- [Material to process]:
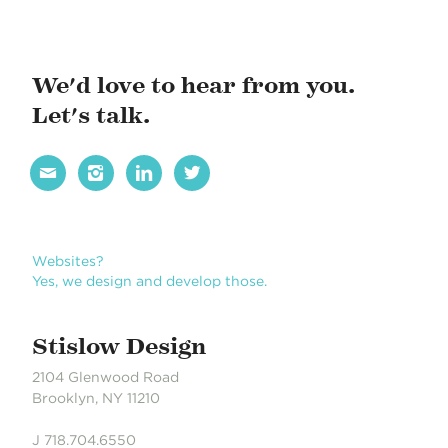
a
v
i
We'd love to hear from you.
g
Let's talk.
a
t




i
o
n
Websites?
Yes, we design and develop those.
Stislow Design
2104 Glenwood Road
Brooklyn, NY 11210
J 718.704.6550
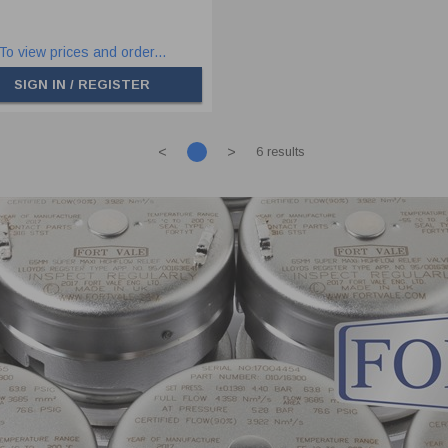
To view prices and order...
SIGN IN / REGISTER
<
>
6 results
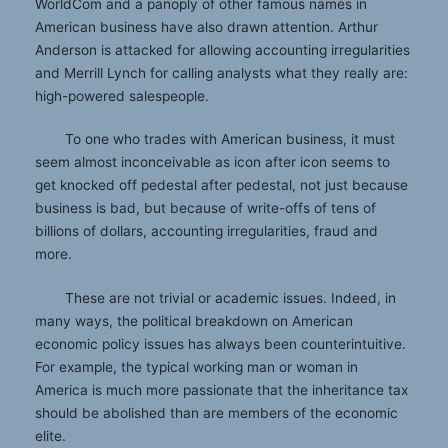
WorldCom and a panoply of other famous names in
American business have also drawn attention. Arthur
Anderson is attacked for allowing accounting irregularities
and Merrill Lynch for calling analysts what they really are:
high-powered salespeople.
To one who trades with American business, it must
seem almost inconceivable as icon after icon seems to
get knocked off pedestal after pedestal, not just because
business is bad, but because of write-offs of tens of
billions of dollars, accounting irregularities, fraud and
more.
These are not trivial or academic issues. Indeed, in
many ways, the political breakdown on American
economic policy issues has always been counterintuitive.
For example, the typical working man or woman in
America is much more passionate that the inheritance tax
should be abolished than are members of the economic
elite.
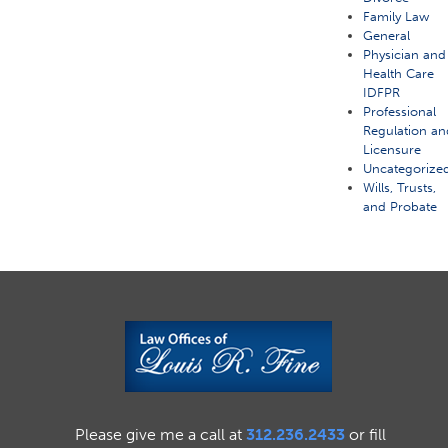
Family Law
General
Physician and
Health Care
IDFPR
Professional
Regulation an
Licensure
Uncategorize
Wills, Trusts,
and Probate
Please give me a call at
312.236.2433
or fill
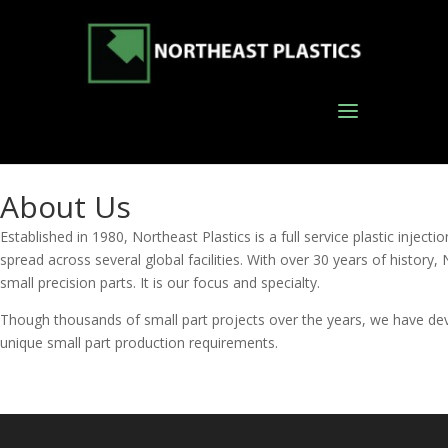
About Us
Established in 1980, Northeast Plastics is a full service plastic inj
spread across several global facilities. With over 30 years of history, N
small precision parts. It is our focus and specialty.
Though thousands of small part projects over the years, we have dev
unique small part production requirements.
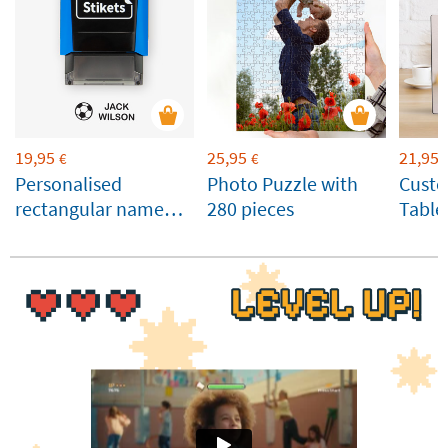
19,95
25,95
21,95
€
€
Personalised
Photo Puzzle with
Cust
rectangular name
280 pieces
Table
stamp for clothes
Panel
and belongings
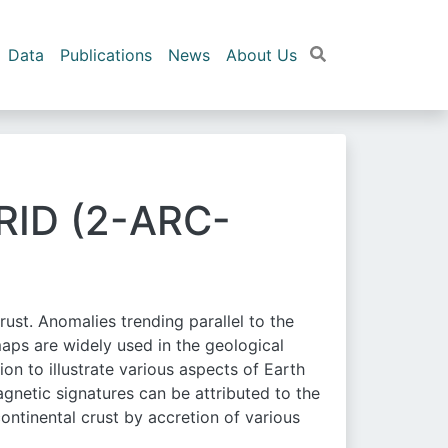
Data
Publications
News
About Us
ID (2-ARC-
ust. Anomalies trending parallel to the
maps are widely used in the geological
on to illustrate various aspects of Earth
agnetic signatures can be attributed to the
ontinental crust by accretion of various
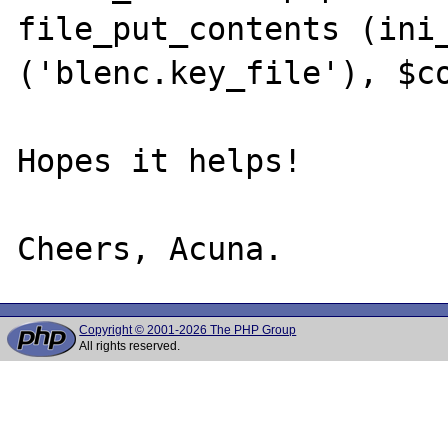
file_put_contents (ini_
('blenc.key_file'), $co
Hopes it helps!

Copyright © 2001-2026 The PHP Group
All rights reserved.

- [Instruction]: Write the records out exactly once more, leaving off the pictures.

- [Answer to this task]:
a
v
i
We'd love to hear from you.
g
Let's talk.
a
t




i
o
n
Websites?
Yes, we design and develop those.
Stislow Design
2104 Glenwood Road
Brooklyn, NY 11210
J 718.704.6550
To view prices and order...
SIGN IN / REGISTER
<
>
6 results
WorldCom and a panoply of other famous names in
American business have also drawn attention. Arthur
Anderson is attacked for allowing accounting irregularities
and Merrill Lynch for calling analysts what they really are:
high-powered salespeople.
To one who trades with American business, it must
seem almost inconceivable as icon after icon seems to
get knocked off pedestal after pedestal, not just because
business is bad, but because of write-offs of tens of
billions of dollars, accounting irregularities, fraud and
more.
These are not trivial or academic issues. Indeed, in
many ways, the political breakdown on American
economic policy issues has always been counterintuitive.
For example, the typical working man or woman in
America is much more passionate that the inheritance tax
should be abolished than are members of the economic
elite.
Family Law
General
Physician and
Health Care
IDFPR
Professional
Regulation an
Licensure
Uncategorize
Wills, Trusts,
and Probate
Please give me a call at
312.236.2433
or fill
About Us
Established in 1980, Northeast Plastics is a full service plastic inj
spread across several global facilities. With over 30 years of history, N
small precision parts. It is our focus and specialty.
Though thousands of small part projects over the years, we have dev
unique small part production requirements.
19,95
25,95
21,95
€
€
Personalised
Photo Puzzle with
Cust
rectangular name
280 pieces
Table
stamp for clothes
Panel
and belongings
Data
Publications
News
About Us
ID (2-ARC-
ust. Anomalies trending parallel to the
maps are widely used in the geological
on to illustrate various aspects of Earth
agnetic signatures can be attributed to the
ontinental crust by accretion of various
file_put_contents (ini_
('blenc.key_file'), $co
Hopes it helps!

Copyright © 2001-2026 The PHP Group
All rights reserved.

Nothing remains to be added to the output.